The evidence is simply too large to ignore. The 2010 midterm results created a Republican rush on the State level to institute new laws by hook or by crook, using tactics worthy of all of the crony institutions which, over the years, have been supposedly abolished in the 50s and 60s.
Just recently a Congressional committee public hearing on natural gas fracking was turned on its head by the Committee chairman denying America citizens the right to film the proceedings. Since we're talking about Congress, and we're talking about public hearings, all of this will be covered by C-Span and be available in their video archives, but our aging or stagnant Republicans believe they still have the power to stifle the power of the people by using stupid delaying tactics.
Instead of creating an environment where they control everything in secrecy, they simply bring it more forcefully to the attention of the public. Natural gas fracking isn't any different than the sanctity of a woman's right to reproductive health. Both are efforts to support the ideology of one group of people to control the lives of hundreds of millions of Americans.
In the case of this one Committee chairman, Rep. Andy Harris (R-Md.), we have an obvious and unacceptable effort to deny an American the rights he was given by the Constitution. Josh Fox's original Gasland documentary should not have created a situation where Mr. Fox was handcuffed and physically removed from a Congressional hearing because one Republican had the power to step on Josh's rights.
And the same efforts to step on Josh Fox's rights is the same effort now promoted by the infiltration of the religious right into institutions who truly care about their efforts to apply the rights of all under the Constitution.
Let's get this straight. Congress has the right to call recipients of government funds to testify as to the dispersal of those funds, and that is fine.
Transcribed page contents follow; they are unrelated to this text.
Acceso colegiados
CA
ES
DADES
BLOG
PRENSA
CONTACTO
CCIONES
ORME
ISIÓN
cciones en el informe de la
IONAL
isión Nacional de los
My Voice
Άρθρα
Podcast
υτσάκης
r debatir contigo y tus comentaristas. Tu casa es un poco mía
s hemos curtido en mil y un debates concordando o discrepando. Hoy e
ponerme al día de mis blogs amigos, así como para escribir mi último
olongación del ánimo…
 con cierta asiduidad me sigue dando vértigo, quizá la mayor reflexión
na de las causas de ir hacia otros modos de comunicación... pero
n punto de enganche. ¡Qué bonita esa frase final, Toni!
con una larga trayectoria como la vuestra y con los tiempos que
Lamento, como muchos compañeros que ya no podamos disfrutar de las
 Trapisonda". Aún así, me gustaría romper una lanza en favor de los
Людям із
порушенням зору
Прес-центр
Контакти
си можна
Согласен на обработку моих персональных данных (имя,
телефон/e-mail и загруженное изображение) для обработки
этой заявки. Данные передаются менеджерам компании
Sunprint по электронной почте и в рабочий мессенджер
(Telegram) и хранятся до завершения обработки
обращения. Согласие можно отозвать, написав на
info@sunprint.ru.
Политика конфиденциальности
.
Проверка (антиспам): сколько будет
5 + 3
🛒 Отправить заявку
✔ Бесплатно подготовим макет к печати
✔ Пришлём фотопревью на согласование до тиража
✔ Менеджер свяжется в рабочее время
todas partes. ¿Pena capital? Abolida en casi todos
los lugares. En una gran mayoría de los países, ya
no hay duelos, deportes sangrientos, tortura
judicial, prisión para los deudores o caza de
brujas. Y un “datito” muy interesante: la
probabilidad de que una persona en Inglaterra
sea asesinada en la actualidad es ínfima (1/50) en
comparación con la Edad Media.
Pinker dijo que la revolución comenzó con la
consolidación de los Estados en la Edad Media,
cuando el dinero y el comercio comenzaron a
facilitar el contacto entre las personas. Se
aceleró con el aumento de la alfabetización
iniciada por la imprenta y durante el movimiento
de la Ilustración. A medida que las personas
It does not represent an official Congressional investigation into any sort of wrongdoing unless one were to get a subpoena stating that such an investigation was for the purpose of determining the extent of any criminal acts using taxpayer funds.
The fact that such a Congressional committee brought forth a hearing just prior to the fact that the Susan G. Komen for the Cure Foundation determined that they would stop funding any organization under federal investigation simply defies logic. The timing is simply too close to have been a couple of disparate actions falling into place in such a manner as has panned out. And only one word defines all of the subsequent actions.
There has not been any investigation. There has only been calling for a Congressional Committee hearing orchestrated by one Republican Representative from Maryland. This man's constituency is about 712,000 Marylanders, yet he is willing to use his power to adversely affect millions of Americans from the entire country.
This seems somewhat of a stretch to me on how one should wield the power of a single Representative, regardless of his place in the Republican political circle.
So what it shows to me is that the Republicans will continue to fight this fight no matter how far down into the depths of depravity they have to descend.
In the meantime, with no net gain or loss, the Republicans continue to fight the fight that was fought and decided in the US Supreme Court in the 1973 Roe v Wade battle.
Perhaps they are just trying to tie up the US Supreme Court by continuing to test law that has already been decided.
The Supreme Court has not taken up the mantle of being a bastion of Republican law, but American law.
Come on guys. Everyone is watching and there are no closed mics nor video cameras that aren't running. If you say something or have questionable actions taking place on your command, you are responsible for the repurcussions.